Wie ist da die Situation in der Stadtverwaltung?
Froh bin ich, dass unter Bürgermeister Winkelmann die Missstände in der IT-Infrastruktur der Verwaltung behoben wurden. Nachdem hier Jahrzehnte lang unter den Vorgängern in die Hardware und in die Weiterbildung der IT-Mitarbeiter wenig investiert wurde, sind wir nun endlich auf dem Stand der Technik und haben auch beim Personal aufgestockt. Ich hätte mir hier eine größere Vielfalt der Betriebssysteme und der Software gewünscht, aber dazu braucht man Mut – so wie die Stadt Schwäbisch Hall. So haben wir eine IT-Monokultur, aber man kann nicht alles haben.
Gibt es ein politisches Thema, das Sie bis zur Kommunalwahl noch voranbringen wollen?
Ich würde gern eine Facebook-ähnliche Internetplattform zur Mitarbeit und Teilhabe der Bevölkerung als Input an den politischen Arbeitsgremien, den Ausschüssen, andocken. 96 Prozent der Bevölkerung, auch der Senioren, benutzen das Internet. Alle diejenigen, die nicht an den öffentlichen Sitzungen teilnehmen können aufgrund von Mobilitätseinschränkungen oder Arbeitszeiten könnten dieses Portal 24 Stunden pro Tag nutzen und ihre Ideen einbringen.

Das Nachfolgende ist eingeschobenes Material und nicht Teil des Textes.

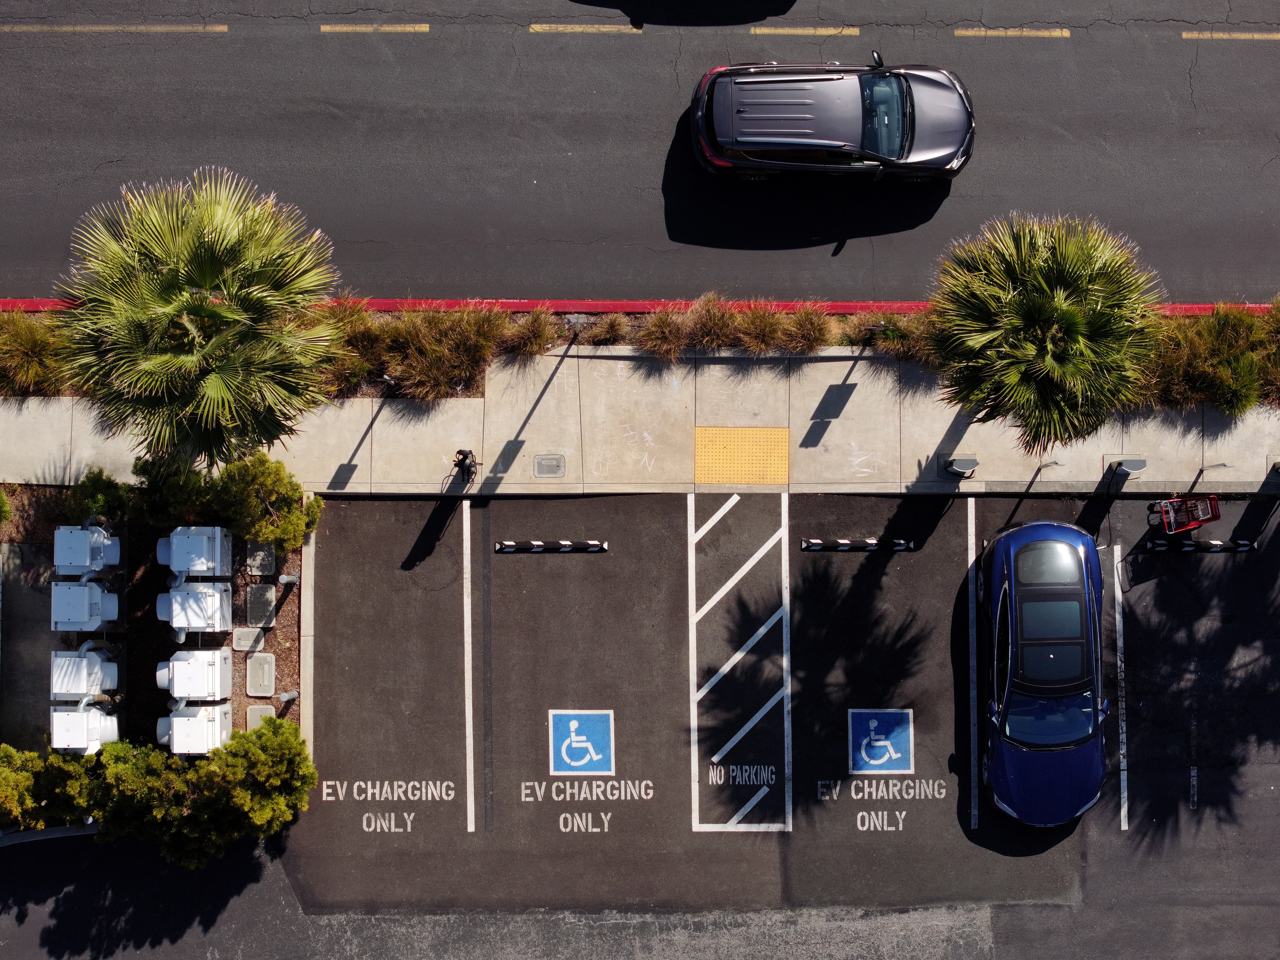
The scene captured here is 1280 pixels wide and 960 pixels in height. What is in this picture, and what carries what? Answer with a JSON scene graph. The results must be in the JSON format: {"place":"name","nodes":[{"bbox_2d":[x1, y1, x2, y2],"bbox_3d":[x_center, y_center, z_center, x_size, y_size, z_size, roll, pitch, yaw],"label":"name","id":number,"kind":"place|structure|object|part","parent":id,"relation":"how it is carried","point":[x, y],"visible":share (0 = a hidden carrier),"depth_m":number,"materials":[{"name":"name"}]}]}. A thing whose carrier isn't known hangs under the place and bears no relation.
{"place":"outdoors","nodes":[
{"label":"outdoors","id":0,"kind":"place"},
{"bbox_2d":[0,542,60,754],"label":"concrete pad","id":1,"kind":"structure","parent":0,"point":[6,592],"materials":[{"name":"grey concrete"}]},
{"bbox_2d":[0,1,1279,303],"label":"road","id":2,"kind":"structure","parent":0,"point":[208,41],"materials":[{"name":"grey asphalt"}]},
{"bbox_2d":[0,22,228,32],"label":"road marking","id":3,"kind":"object","parent":2,"relation":"on","point":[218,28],"visible":0.96,"depth_m":19.88,"materials":[{"name":"yellow paint"}]},
{"bbox_2d":[318,22,428,31],"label":"road marking","id":4,"kind":"object","parent":2,"relation":"on","point":[422,28],"visible":0.95,"depth_m":20.05,"materials":[{"name":"paint"}]},
{"bbox_2d":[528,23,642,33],"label":"road marking","id":5,"kind":"object","parent":2,"relation":"on","point":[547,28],"visible":0.96,"depth_m":20.11,"materials":[{"name":"yellow paint"}]},
{"bbox_2d":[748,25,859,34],"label":"road marking","id":6,"kind":"object","parent":2,"relation":"on","point":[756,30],"visible":0.95,"depth_m":20.22,"materials":[{"name":"yellow paint"}]},
{"bbox_2d":[690,56,975,181],"label":"car","id":7,"kind":"object","parent":2,"relation":"on","point":[793,135],"visible":0.99,"depth_m":19.26,"materials":[{"name":"metal"}]},
{"label":"windshield","id":8,"kind":"part","parent":7,"relation":"part of","materials":[{"name":"glass"}]},
{"bbox_2d":[953,27,1071,36],"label":"road marking","id":9,"kind":"object","parent":2,"relation":"on","point":[1064,33],"visible":0.95,"depth_m":20.57,"materials":[{"name":"yellow paint"}]},
{"bbox_2d":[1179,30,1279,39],"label":"road marking","id":10,"kind":"object","parent":2,"relation":"on","point":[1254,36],"visible":0.96,"depth_m":20.58,"materials":[{"name":"paint"}]},
{"bbox_2d":[0,347,1279,496],"label":"pavement","id":11,"kind":"structure","parent":0,"point":[841,418],"materials":[{"name":"grey concrete"}]},
{"bbox_2d":[451,448,478,485],"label":"charging station","id":12,"kind":"object","parent":11,"relation":"on","point":[465,458],"visible":0.99,"depth_m":18.79,"materials":[{"name":"black"}]},
{"bbox_2d":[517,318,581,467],"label":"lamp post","id":13,"kind":"object","parent":11,"relation":"on","point":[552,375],"visible":0.98,"depth_m":18.96,"materials":[{"name":"grey metal"}]},
{"bbox_2d":[533,453,566,477],"bbox_3d":[-1.512,-0.217,19.228,0.548,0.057,0.479,0,72,0],"label":"utility cover","id":14,"kind":"object","parent":11,"relation":"in","point":[536,461],"visible":0.97,"depth_m":19.20,"materials":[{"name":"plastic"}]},
{"bbox_2d":[0,296,1278,407],"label":"planting strip","id":15,"kind":"object","parent":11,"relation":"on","point":[475,393],"visible":0.3,"depth_m":19.35,"materials":[{"name":"plant"}]},
{"bbox_2d":[0,313,66,395],"label":"ornamental grass","id":16,"kind":"structure","parent":15,"relation":"in","point":[33,353],"materials":[{"name":"green plant"}]},
{"bbox_2d":[47,167,342,470],"bbox_3d":[-5.765,-1.903,15.648,4.005,5.547,4.044,0,72,0],"label":"palm tree","id":17,"kind":"object","parent":15,"relation":"in","point":[192,326],"visible":0.99,"depth_m":14.46,"materials":[{"name":"green plant"}]},
{"bbox_2d":[324,300,392,398],"label":"ornamental grass","id":18,"kind":"structure","parent":15,"relation":"in","point":[361,340],"materials":[{"name":"green plant"}]},
{"bbox_2d":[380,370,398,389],"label":"sign post","id":19,"kind":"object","parent":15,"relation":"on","point":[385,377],"visible":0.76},
{"bbox_2d":[389,304,504,400],"label":"ornamental grass","id":20,"kind":"structure","parent":15,"relation":"in","point":[422,361],"materials":[{"name":"plant"}]},
{"bbox_2d":[504,307,561,358],"label":"ornamental grass","id":21,"kind":"structure","parent":15,"relation":"in","point":[536,334],"materials":[{"name":"plant"}]},
{"bbox_2d":[586,310,632,345],"label":"ornamental grass","id":22,"kind":"structure","parent":15,"relation":"in","point":[610,326],"materials":[{"name":"plant"}]},
{"bbox_2d":[635,307,692,359],"label":"ornamental grass","id":23,"kind":"structure","parent":15,"relation":"in","point":[663,334],"materials":[{"name":"plant"}]},
{"bbox_2d":[682,292,739,350],"label":"ornamental grass","id":24,"kind":"structure","parent":15,"relation":"in","point":[711,329],"materials":[{"name":"plant"}]},
{"bbox_2d":[727,300,789,352],"label":"ornamental grass","id":25,"kind":"structure","parent":15,"relation":"in","point":[756,329],"materials":[{"name":"plant"}]},
{"bbox_2d":[783,302,837,352],"label":"ornamental grass","id":26,"kind":"structure","parent":15,"relation":"in","point":[814,329],"materials":[{"name":"plant"}]},
{"bbox_2d":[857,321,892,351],"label":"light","id":27,"kind":"object","parent":15,"relation":"on","point":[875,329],"visible":0.95,"depth_m":19.12,"materials":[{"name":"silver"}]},
{"bbox_2d":[863,308,940,362],"label":"ornamental grass","id":28,"kind":"structure","parent":15,"relation":"in","point":[905,342],"materials":[{"name":"green plant"}]},
{"bbox_2d":[923,212,1166,456],"bbox_3d":[5.657,-2.057,16.615,3.587,4.627,3.569,40,76,12],"label":"palm tree","id":29,"kind":"object","parent":15,"relation":"in","point":[1079,316],"visible":1,"depth_m":15.55,"materials":[{"name":"plant"}]},
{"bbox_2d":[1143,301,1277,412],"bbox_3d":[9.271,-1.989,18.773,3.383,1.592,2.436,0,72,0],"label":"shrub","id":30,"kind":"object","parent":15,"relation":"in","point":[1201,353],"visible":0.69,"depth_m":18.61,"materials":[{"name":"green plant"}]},
{"bbox_2d":[1258,296,1279,402],"label":"ornamental grass","id":31,"kind":"structure","parent":15,"relation":"in","point":[1278,337],"materials":[{"name":"green plant"}]},
{"bbox_2d":[940,453,978,477],"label":"charging station","id":32,"kind":"object","parent":11,"relation":"on","point":[968,461],"visible":0.99,"depth_m":19.01,"materials":[{"name":"grey"}]},
{"bbox_2d":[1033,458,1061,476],"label":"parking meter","id":33,"kind":"object","parent":11,"relation":"on","point":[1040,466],"visible":0.97,"depth_m":19.27,"materials":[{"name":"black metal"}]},
{"bbox_2d":[1102,456,1147,483],"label":"charging station","id":34,"kind":"object","parent":11,"relation":"on","point":[1138,466],"visible":0.99,"depth_m":18.90,"materials":[{"name":"grey"}]},
{"bbox_2d":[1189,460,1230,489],"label":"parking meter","id":35,"kind":"object","parent":11,"relation":"on","point":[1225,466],"visible":0.98,"depth_m":19.52,"materials":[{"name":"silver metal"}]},
{"bbox_2d":[1268,457,1279,476],"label":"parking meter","id":36,"kind":"object","parent":11,"relation":"on","point":[1278,469],"visible":0.98,"depth_m":19.84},
{"bbox_2d":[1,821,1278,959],"label":"road","id":37,"kind":"structure","parent":0,"point":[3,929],"materials":[{"name":"grey asphalt"}]},
{"bbox_2d":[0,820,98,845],"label":"curb","id":38,"kind":"structure","parent":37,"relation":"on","point":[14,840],"depth_m":17.63,"materials":[{"name":"concrete"}]},
{"bbox_2d":[692,426,791,483],"label":"tactile paving","id":39,"kind":"structure","parent":0,"point":[756,431],"visible":0.95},
{"bbox_2d":[266,487,1279,941],"label":"parking lot","id":40,"kind":"structure","parent":0,"point":[518,568],"materials":[{"name":"grey asphalt"}]},
{"bbox_2d":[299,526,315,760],"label":"curb","id":41,"kind":"structure","parent":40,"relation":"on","point":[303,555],"depth_m":18.06,"materials":[{"name":"beige concrete"}]},
{"bbox_2d":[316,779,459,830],"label":"road marking","id":42,"kind":"object","parent":40,"relation":"on","point":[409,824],"visible":0.97,"depth_m":18.53,"materials":[{"name":"white paint"}]},
{"bbox_2d":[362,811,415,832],"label":"road marking","id":43,"kind":"object","parent":40,"relation":"on","point":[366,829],"visible":0.96,"depth_m":18.73,"materials":[{"name":"white paint"}]},
{"bbox_2d":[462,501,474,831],"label":"parking line","id":44,"kind":"object","parent":40,"relation":"on","point":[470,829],"visible":0.95,"depth_m":19.10,"materials":[{"name":"white paint"}]},
{"bbox_2d":[493,539,607,551],"bbox_3d":[-1.476,1.087,19.071,1.804,0.157,0.245,0,72,0],"label":"parking stop","id":45,"kind":"object","parent":40,"relation":"on","point":[510,544],"visible":0.99,"depth_m":19.03,"materials":[{"name":"black rubber"}]},
{"bbox_2d":[548,709,614,774],"bbox_3d":[-0.900,3.963,17.566,1.038,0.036,1.339,0,72,0],"label":"sign","id":46,"kind":"object","parent":40,"relation":"on","point":[565,754],"visible":0.98,"depth_m":17.52,"materials":[{"name":"blue paint"}]},
{"bbox_2d":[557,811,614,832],"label":"road marking","id":47,"kind":"object","parent":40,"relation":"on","point":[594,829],"visible":0.96,"depth_m":18.55,"materials":[{"name":"white paint"}]},
{"bbox_2d":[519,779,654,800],"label":"lettering","id":48,"kind":"object","parent":40,"relation":"on","point":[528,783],"visible":0.96,"depth_m":18.52,"materials":[{"name":"white paint"}]},
{"bbox_2d":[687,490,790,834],"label":"parking marking","id":49,"kind":"object","parent":40,"relation":"on","point":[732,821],"visible":0.96,"depth_m":18.40,"materials":[{"name":"white paint"}]},
{"bbox_2d":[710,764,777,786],"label":"road marking","id":50,"kind":"object","parent":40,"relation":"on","point":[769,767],"visible":0.95,"depth_m":18.37,"materials":[{"name":"white paint"}]},
{"bbox_2d":[798,538,915,550],"bbox_3d":[3.622,1.089,19.338,1.894,0.169,0.242,0,72,0],"label":"parking stop","id":51,"kind":"object","parent":40,"relation":"on","point":[859,544],"visible":0.99,"depth_m":19.29,"materials":[{"name":"black rubber"}]},
{"bbox_2d":[846,707,913,773],"bbox_3d":[3.660,3.962,17.631,1.071,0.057,1.279,0,72,0],"label":"sign","id":52,"kind":"object","parent":40,"relation":"on","point":[873,724],"visible":0.98,"depth_m":17.59,"materials":[{"name":"blue paint"}]},
{"bbox_2d":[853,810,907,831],"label":"road marking","id":53,"kind":"object","parent":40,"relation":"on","point":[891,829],"visible":0.97,"depth_m":18.62,"materials":[{"name":"white paint"}]},
{"bbox_2d":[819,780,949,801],"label":"lettering","id":54,"kind":"object","parent":40,"relation":"on","point":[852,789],"visible":0.97,"depth_m":18.54,"materials":[{"name":"white paint"}]},
{"bbox_2d":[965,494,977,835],"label":"parking line","id":55,"kind":"object","parent":40,"relation":"on","point":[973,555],"visible":0.96,"depth_m":19.04,"materials":[{"name":"white paint"}]},
{"bbox_2d":[977,516,1108,825],"bbox_3d":[6.002,2.424,16.907,1.995,1.665,4.634,0,72,0],"label":"blue car","id":56,"kind":"object","parent":40,"relation":"on","point":[1016,587],"visible":0.99,"depth_m":16.52,"materials":[{"name":"blue metal"}]},
{"bbox_2d":[1113,544,1127,829],"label":"parking line","id":57,"kind":"object","parent":40,"relation":"on","point":[1125,773],"visible":0.96,"depth_m":18.94,"materials":[{"name":"white paint"}]},
{"bbox_2d":[1148,493,1220,533],"bbox_3d":[8.769,0.491,18.540,0.936,1.023,0.750,-10,72,-4],"label":"shopping cart","id":58,"kind":"object","parent":40,"relation":"on","point":[1212,517],"visible":0.97,"depth_m":18.57,"materials":[{"name":"red plastic"}]},
{"bbox_2d":[1143,537,1258,551],"bbox_3d":[9.428,1.102,19.401,1.826,0.188,0.235,0,72,0],"label":"parking stop","id":59,"kind":"object","parent":40,"relation":"on","point":[1196,544],"visible":0.99,"depth_m":19.34,"materials":[{"name":"black rubber"}]},
{"label":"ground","id":60,"kind":"structure","parent":0},
{"bbox_2d":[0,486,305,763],"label":"planting bed","id":61,"kind":"object","parent":60,"relation":"on","point":[290,606],"visible":0.49,"depth_m":18.50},
{"bbox_2d":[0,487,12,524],"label":"shrub","id":62,"kind":"object","parent":61,"relation":"on","point":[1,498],"visible":0.99,"depth_m":18.54,"materials":[{"name":"green plant"}]},
{"bbox_2d":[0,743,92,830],"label":"shrub","id":63,"kind":"object","parent":61,"relation":"on","point":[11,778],"visible":0.79,"depth_m":16.39,"materials":[{"name":"green plant"}]},
{"bbox_2d":[49,704,118,756],"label":"electrical equipment","id":64,"kind":"object","parent":61,"relation":"on","point":[64,714],"visible":0.81,"depth_m":17.13,"materials":[{"name":"white metal"}]},
{"bbox_2d":[49,647,120,703],"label":"electrical equipment","id":65,"kind":"object","parent":61,"relation":"on","point":[96,665],"visible":0.95,"depth_m":17.41,"materials":[{"name":"white metal"}]},
{"bbox_2d":[50,579,120,631],"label":"electrical equipment","id":66,"kind":"object","parent":61,"relation":"on","point":[94,592],"visible":0.98,"depth_m":17.58,"materials":[{"name":"metal"}]},
{"bbox_2d":[52,524,121,578],"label":"electrical equipment","id":67,"kind":"object","parent":61,"relation":"on","point":[94,541],"visible":0.97,"depth_m":17.53,"materials":[{"name":"white metal"}]},
{"bbox_2d":[65,467,133,526],"bbox_3d":[-8.590,0.324,18.229,1.131,1.102,1.113,0,72,0],"label":"shrub","id":68,"kind":"object","parent":61,"relation":"on","point":[83,509],"visible":0.7,"depth_m":18.01,"materials":[{"name":"green plant"}]},
{"bbox_2d":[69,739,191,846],"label":"shrub","id":69,"kind":"object","parent":61,"relation":"on","point":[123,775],"visible":0.79,"depth_m":16.41,"materials":[{"name":"green plant"}]},
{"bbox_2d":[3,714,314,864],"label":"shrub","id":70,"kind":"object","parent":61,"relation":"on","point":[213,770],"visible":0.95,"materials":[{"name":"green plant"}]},
{"bbox_2d":[127,451,216,530],"bbox_3d":[-7.500,0.108,18.354,1.515,1.487,1.487,0,72,0],"label":"shrub","id":71,"kind":"object","parent":61,"relation":"on","point":[157,498],"visible":0.75,"depth_m":18.03,"materials":[{"name":"green plant"}]},
{"bbox_2d":[157,704,230,757],"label":"electrical equipment","id":72,"kind":"object","parent":61,"relation":"on","point":[176,719],"visible":0.94,"depth_m":17.10,"materials":[{"name":"white metal"}]},
{"bbox_2d":[156,648,231,703],"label":"electrical equipment","id":73,"kind":"object","parent":61,"relation":"on","point":[194,665],"visible":0.97,"depth_m":17.21,"materials":[{"name":"white metal"}]},
{"bbox_2d":[156,581,232,640],"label":"electrical equipment","id":74,"kind":"object","parent":61,"relation":"on","point":[178,598],"visible":0.98,"depth_m":17.78,"materials":[{"name":"white metal"}]},
{"bbox_2d":[157,525,232,581],"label":"electrical equipment","id":75,"kind":"object","parent":61,"relation":"on","point":[173,566],"visible":0.97,"depth_m":17.55,"materials":[{"name":"white metal"}]},
{"bbox_2d":[231,627,266,651],"bbox_3d":[-6.167,2.506,18.139,0.523,0.117,0.474,0,72,0],"label":"utility box","id":76,"kind":"object","parent":61,"relation":"on","point":[250,641],"visible":0.98,"depth_m":18.10,"materials":[{"name":"grey"}]},
{"bbox_2d":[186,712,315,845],"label":"shrub","id":77,"kind":"object","parent":61,"relation":"on","point":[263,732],"visible":0.97,"depth_m":16.41,"materials":[{"name":"green plant"}]},
{"bbox_2d":[244,705,275,730],"bbox_3d":[-5.908,3.822,17.910,0.456,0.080,0.641,0,72,0],"label":"utility cover","id":78,"kind":"object","parent":61,"relation":"on","point":[258,716],"visible":0.74,"depth_m":17.91,"materials":[{"name":"grey"}]},
{"bbox_2d":[245,651,275,696],"bbox_3d":[-5.952,3.048,18.064,0.499,0.096,0.772,0,72,0],"label":"utility box","id":79,"kind":"object","parent":61,"relation":"on","point":[255,662],"visible":0.99,"depth_m":18.03,"materials":[{"name":"grey"}]},
{"bbox_2d":[245,539,276,576],"bbox_3d":[-6.150,1.261,18.682,0.473,0.160,0.646,0,72,0],"label":"utility box","id":80,"kind":"object","parent":61,"relation":"on","point":[258,566],"visible":0.97,"depth_m":18.63,"materials":[{"name":"grey"}]},
{"bbox_2d":[246,584,278,627],"bbox_3d":[-6.042,2.010,18.367,0.507,0.134,0.747,0,72,0],"label":"utility box","id":81,"kind":"object","parent":61,"relation":"on","point":[258,603],"visible":0.99,"depth_m":18.34,"materials":[{"name":"grey"}]},
{"bbox_2d":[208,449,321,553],"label":"shrub","id":82,"kind":"object","parent":61,"relation":"on","point":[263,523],"visible":0.94,"depth_m":17.94,"materials":[{"name":"green plant"}]},
{"bbox_2d":[277,688,299,702],"bbox_3d":[-5.377,3.306,17.655,0.241,0.545,0.203,0,72,0],"label":"bollard","id":83,"kind":"object","parent":61,"relation":"on","point":[287,695],"visible":0.98,"depth_m":17.59,"materials":[{"name":"grey metal"}]},
{"bbox_2d":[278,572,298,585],"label":"bollard","id":84,"kind":"object","parent":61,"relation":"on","point":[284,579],"visible":0.97,"depth_m":18.31,"materials":[{"name":"grey metal"}]},
{"bbox_2d":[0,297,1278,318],"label":"red curb","id":85,"kind":"structure","parent":60,"relation":"on","point":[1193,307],"depth_m":19.58,"materials":[{"name":"red paint"}]}
]}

Besonders die jungen Bürger könnten so angesprochen werden.
Es ist auch ein Format, mit dem wir vielleicht auch unsere Jugend mit einbeziehen können, die ja unsere Zukunft darstellt. Unsere Jugendlichen haben kürzlich über „Social Media“ über fehlende Möglichkeiten zum Skateboardfahren geklagt, da alle Möglichkeiten immer weiter eingeschränkt werden und die Gerätschaften verwahrlost sind. Das ist der Politik so wohl nicht bekannt. Der Bolzplatz ist und bleibt weg, Skateboardfahren geht nicht mehr, wo sollen die Kinder hin? Auch dieses Beispiel zeigt die Antiquiertheit der Zukunftskommission. Mit unserer Internetplattform-Idee landen die Sorgen und Anregungen der Menschen direkt da, wo sie hingehören – in den zuständigen Gremien. Die kostenlose Software für ein solches Portal haben wir bereits vorgestellt, ebenso einen Organisationsentwurf dazu. Man kann nicht die Probleme des 21. Jahrhunderts mit den Mitteln des 19. Jahrhunderts lösen, wie es die Altparteien versuchen.